**EXCERPT PROVIDED:**
________________________
Therefore, to set both entries of the gradient to zero we either need $\sin(\pi x) = 0$ and $\sin(\pi y) = 0$ , or $\cos(\pi x) = 0$ and $\cos(\pi y) = 0$ . Thus, the gradient is zero at $x_* = 2 k , y_* = 2 k'$ , and $x_* = 2 k + 1, y_* = 2 k' + 1$ . These points form a lattice of all even integer pairs $[x,y]$ and all odd integer pairs $[x,y]$ .
Pairs of even integers set $h(x,y) = 0$ since $h(x,y) = 0$ if $\sin(\pi x) = 0$ or $\sin(\pi y) = 0$ . These cannot be maxima or minima since the function is positive for some $[x,y]$ and negative for others.
It follows that, the extrema of $h(x,y)$ must occur on a square lattice of odd integers in $x$ and $y$ .

Run the code cell below, and select “Sine product”, to visualize $h$ .

You should see that $h$ is a periodic checkerboard of peaks and valleys. If you rotate the surface to view it from above, you’ll see that the peaks and valleys all are centered on a lattice where $x$ and $y$ are half integers.

from utils_lsg import show_gradient_field

show_gradient_field()

Finding Modes of Joint Densities¶

Let’s use this rule to find the modes of some joint distributions.

Normal Distributions¶

First, suppose that $[x,y]$ are independent normal random variables with expectations $\mathbb{E}[X] = 3$ , $\mathbb{E}[Y] = 5$ , and standard deviations $\text{SD}[X] = 2$ and $\text{SD}[Y] = 4$ . Then, since the joint density of a pair of independent random variables equals the product of their marginal densities:

\begin{aligned} f_{X,Y}(x,y) & = \left( \frac{1}{\sqrt{2 \pi}} \frac{1}{2} e^{-\frac{1}{2} \left(\frac{x - 3}{2} \right)^2} \right) \times \left( \frac{1}{\sqrt{2 \pi}} \frac{1}{2} e^{-\frac{1}{2} \left(\frac{x - 3}{2} \right)^2} \right) \propto \exp\left(-\frac{1}{2}\left(\left(\frac{x - 3}{2} \right)^2 + \left(\frac{y - 5}{4} \right)^2 \right) \right)\end{aligned}

(14)

Where is this density maximized.

We can solve this problem in two ways. We’ll solve it by reasoning directly on density functions, then will confirm our answer by setting the gradient to zero.
________________________
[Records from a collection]
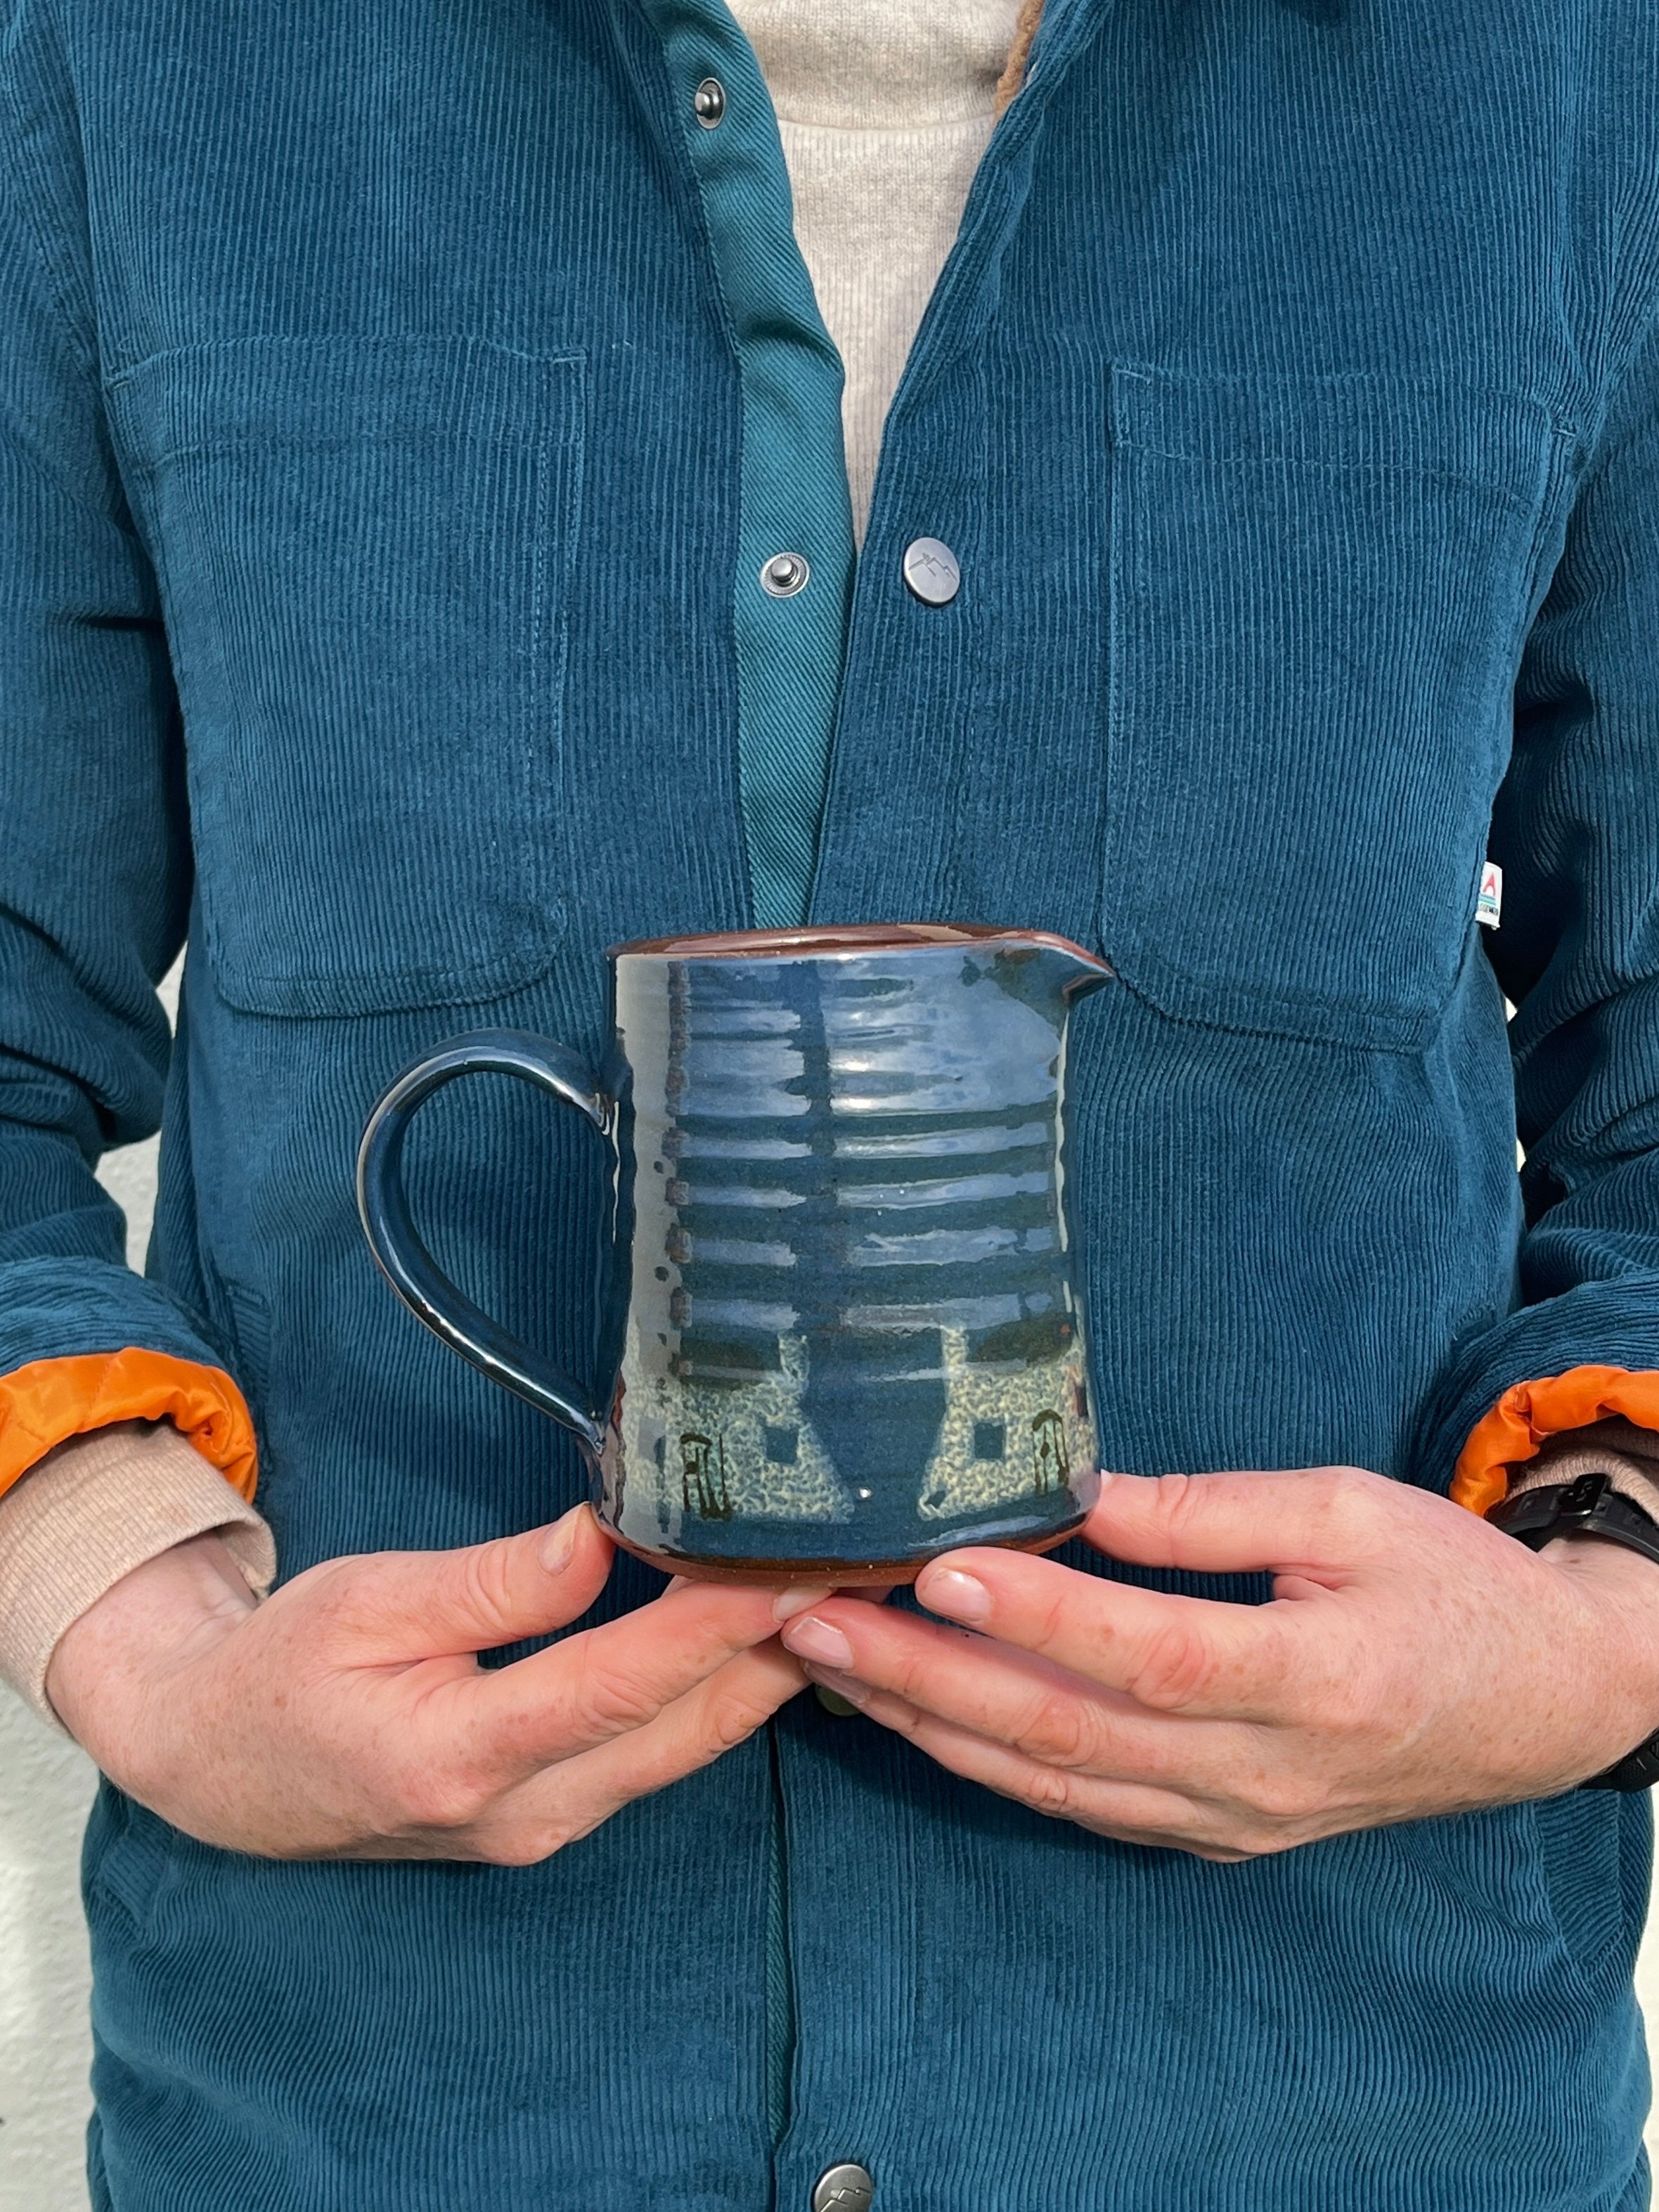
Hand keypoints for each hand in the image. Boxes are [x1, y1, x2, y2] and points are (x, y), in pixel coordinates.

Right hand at [48, 1506, 815, 1861]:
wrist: (218, 1769)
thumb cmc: (282, 1670)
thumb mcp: (367, 1601)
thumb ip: (493, 1581)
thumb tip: (605, 1537)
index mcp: (459, 1754)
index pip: (620, 1684)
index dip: (717, 1625)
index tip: (793, 1569)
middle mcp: (518, 1813)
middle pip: (679, 1730)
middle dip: (775, 1652)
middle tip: (855, 1573)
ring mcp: (538, 1830)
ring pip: (679, 1751)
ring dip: (758, 1677)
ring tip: (829, 1595)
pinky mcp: (548, 1821)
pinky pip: (653, 1760)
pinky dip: (712, 1702)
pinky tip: (759, 1644)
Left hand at [777, 1466, 1658, 1859]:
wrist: (1541, 1705)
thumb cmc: (1452, 1586)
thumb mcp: (1353, 1509)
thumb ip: (1212, 1509)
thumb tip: (1075, 1492)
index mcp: (1317, 1680)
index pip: (1150, 1653)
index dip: (1038, 1617)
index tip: (934, 1566)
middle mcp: (1263, 1774)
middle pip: (1069, 1734)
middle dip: (926, 1679)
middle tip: (811, 1621)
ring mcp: (1233, 1819)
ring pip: (1055, 1786)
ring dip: (929, 1725)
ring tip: (824, 1665)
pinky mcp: (1214, 1835)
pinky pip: (1081, 1808)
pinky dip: (985, 1765)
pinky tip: (912, 1717)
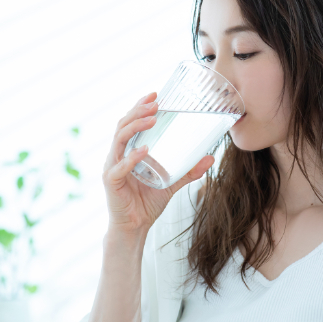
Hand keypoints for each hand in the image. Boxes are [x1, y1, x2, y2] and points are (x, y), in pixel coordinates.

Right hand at [101, 92, 214, 233]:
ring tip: (151, 120)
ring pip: (119, 140)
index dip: (139, 106)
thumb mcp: (172, 183)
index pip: (129, 122)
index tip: (154, 94)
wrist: (135, 227)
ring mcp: (112, 167)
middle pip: (123, 125)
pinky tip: (143, 150)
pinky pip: (120, 167)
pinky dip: (131, 157)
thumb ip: (189, 171)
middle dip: (138, 111)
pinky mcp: (111, 182)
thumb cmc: (147, 202)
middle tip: (155, 103)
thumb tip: (211, 157)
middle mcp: (117, 154)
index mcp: (127, 150)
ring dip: (135, 127)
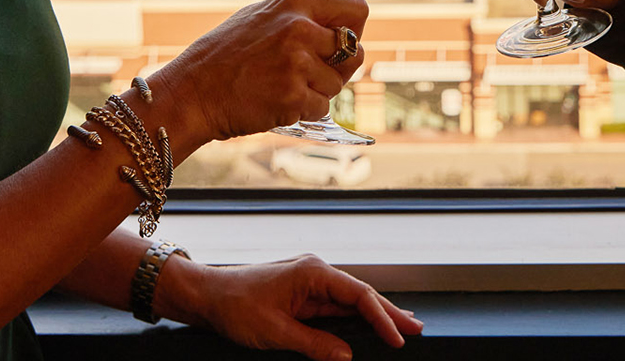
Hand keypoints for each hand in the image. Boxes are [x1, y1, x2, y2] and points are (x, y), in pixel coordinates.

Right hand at [151, 0, 367, 142]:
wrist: (192, 91)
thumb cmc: (228, 53)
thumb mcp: (264, 14)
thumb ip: (308, 8)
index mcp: (295, 1)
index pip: (357, 10)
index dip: (356, 27)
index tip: (345, 38)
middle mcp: (299, 28)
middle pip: (355, 49)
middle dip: (340, 64)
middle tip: (311, 69)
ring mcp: (297, 64)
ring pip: (338, 82)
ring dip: (318, 89)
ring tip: (283, 84)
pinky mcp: (293, 97)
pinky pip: (321, 106)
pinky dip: (304, 109)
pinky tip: (277, 100)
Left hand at [157, 253, 422, 360]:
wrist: (206, 295)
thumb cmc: (235, 306)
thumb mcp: (274, 331)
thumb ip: (313, 344)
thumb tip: (347, 357)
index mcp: (313, 273)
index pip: (358, 294)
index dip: (382, 318)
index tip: (399, 339)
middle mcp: (316, 273)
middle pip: (362, 294)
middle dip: (390, 312)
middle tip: (418, 329)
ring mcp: (310, 284)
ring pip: (352, 301)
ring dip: (376, 314)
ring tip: (404, 328)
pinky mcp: (303, 295)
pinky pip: (336, 308)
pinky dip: (356, 318)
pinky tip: (370, 325)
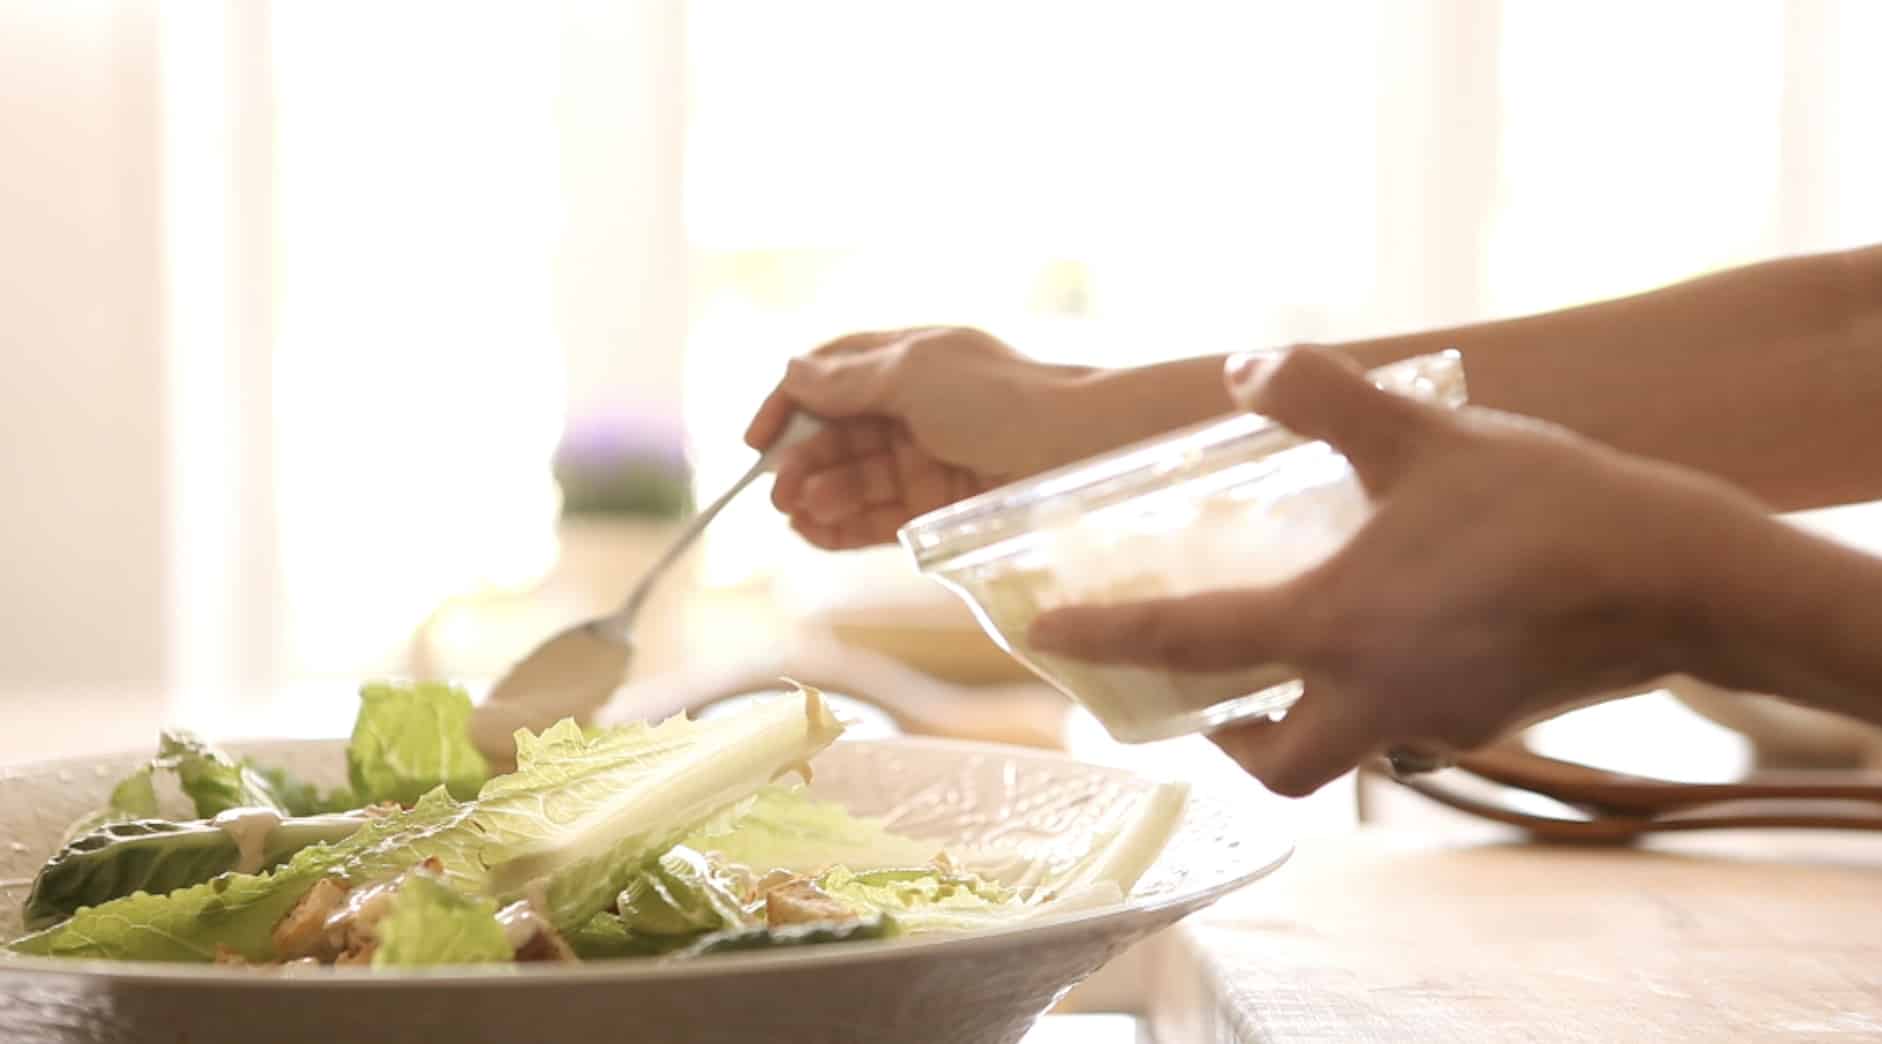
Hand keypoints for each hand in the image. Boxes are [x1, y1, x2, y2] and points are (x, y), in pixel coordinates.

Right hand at [745, 327, 1094, 548]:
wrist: (1077, 451)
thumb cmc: (1001, 398)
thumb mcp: (914, 374)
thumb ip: (849, 381)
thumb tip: (792, 372)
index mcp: (908, 360)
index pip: (831, 376)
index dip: (789, 403)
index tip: (757, 439)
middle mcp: (914, 407)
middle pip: (838, 434)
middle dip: (804, 460)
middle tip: (780, 491)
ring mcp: (926, 459)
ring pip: (855, 479)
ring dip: (820, 495)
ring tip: (800, 513)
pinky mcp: (939, 508)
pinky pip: (879, 518)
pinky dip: (844, 526)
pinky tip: (817, 533)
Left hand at [1027, 347, 1774, 795]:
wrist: (1683, 578)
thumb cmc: (1547, 506)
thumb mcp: (1421, 433)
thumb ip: (1322, 397)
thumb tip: (1246, 364)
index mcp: (1333, 628)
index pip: (1185, 643)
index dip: (1104, 637)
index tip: (1043, 635)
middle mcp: (1372, 698)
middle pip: (1271, 763)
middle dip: (1224, 740)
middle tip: (1204, 694)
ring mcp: (1435, 722)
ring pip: (1343, 754)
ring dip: (1302, 720)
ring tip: (1296, 655)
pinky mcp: (1489, 722)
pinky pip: (1408, 727)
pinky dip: (1379, 697)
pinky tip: (1400, 633)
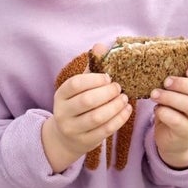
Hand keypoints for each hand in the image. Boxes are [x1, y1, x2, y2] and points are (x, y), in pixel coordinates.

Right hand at [42, 59, 131, 173]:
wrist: (66, 137)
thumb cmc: (77, 105)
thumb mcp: (80, 87)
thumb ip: (91, 68)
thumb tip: (100, 45)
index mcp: (60, 95)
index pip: (75, 84)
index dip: (95, 79)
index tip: (108, 78)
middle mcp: (62, 113)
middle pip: (87, 101)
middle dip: (107, 93)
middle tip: (119, 88)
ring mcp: (72, 129)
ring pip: (97, 117)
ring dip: (115, 106)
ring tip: (124, 99)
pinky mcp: (85, 142)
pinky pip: (105, 130)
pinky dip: (119, 119)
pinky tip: (126, 110)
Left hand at [150, 61, 187, 168]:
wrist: (175, 139)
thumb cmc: (176, 109)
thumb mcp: (179, 94)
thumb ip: (176, 82)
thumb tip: (159, 66)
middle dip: (183, 84)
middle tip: (166, 81)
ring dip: (171, 98)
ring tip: (155, 94)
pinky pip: (178, 121)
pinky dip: (165, 113)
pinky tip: (157, 109)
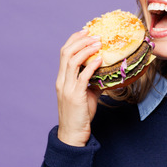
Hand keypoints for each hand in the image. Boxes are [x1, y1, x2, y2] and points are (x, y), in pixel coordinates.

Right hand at [55, 29, 103, 146]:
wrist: (73, 134)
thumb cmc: (80, 116)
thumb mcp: (86, 95)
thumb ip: (92, 82)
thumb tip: (105, 73)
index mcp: (62, 79)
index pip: (64, 53)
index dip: (74, 40)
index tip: (86, 32)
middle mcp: (62, 81)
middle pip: (66, 52)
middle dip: (80, 40)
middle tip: (94, 34)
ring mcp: (67, 88)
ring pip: (72, 61)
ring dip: (86, 49)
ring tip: (98, 43)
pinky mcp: (75, 96)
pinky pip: (82, 77)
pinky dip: (91, 66)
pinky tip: (100, 60)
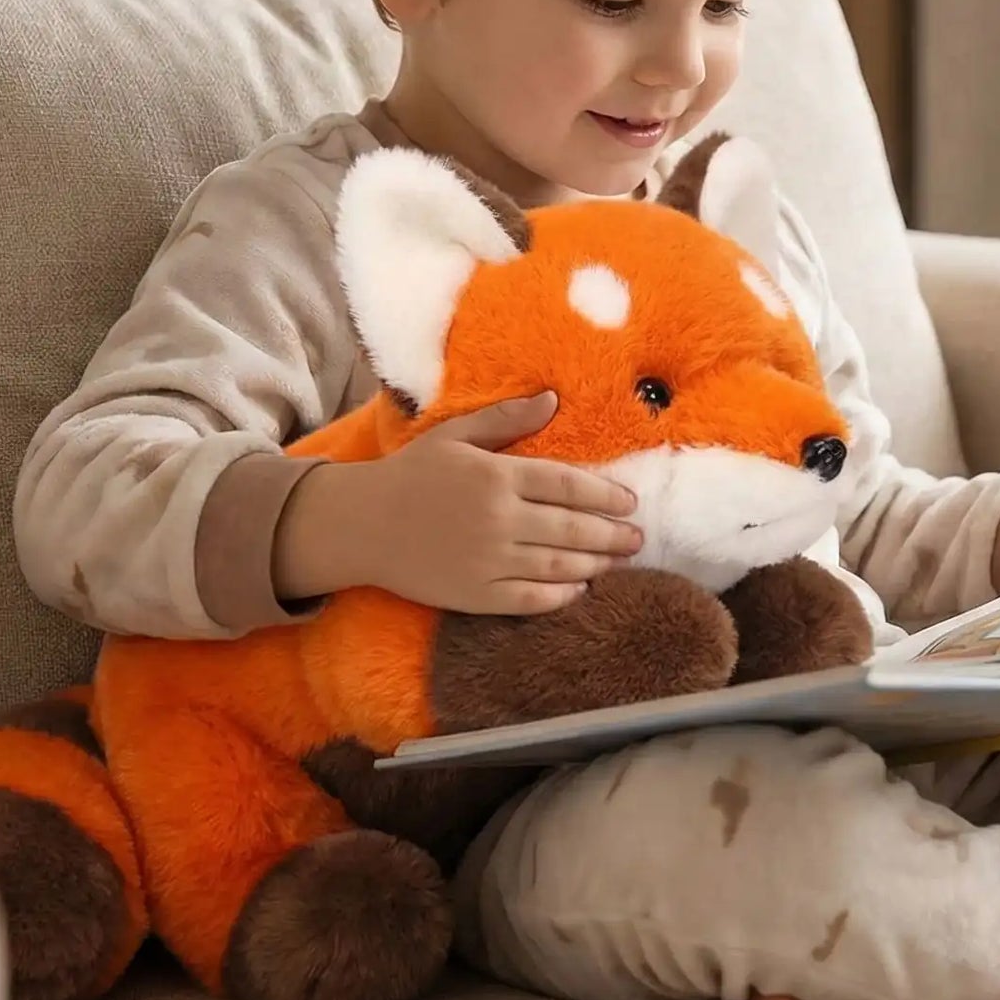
________________________
**EXERCISE REQUIREMENTS:** From the excerpt above on gradients and joint densities, reproduce the passage that opens with the words containing "You should see" and closes with "show_gradient_field()".

**SOLVED PROBLEM:**
You should see that $h$ is a periodic checkerboard of peaks and valleys. If you rotate the surface to view it from above, you’ll see that the peaks and valleys all are centered on a lattice where $x$ and $y$ are half integers.

from utils_lsg import show_gradient_field

show_gradient_field()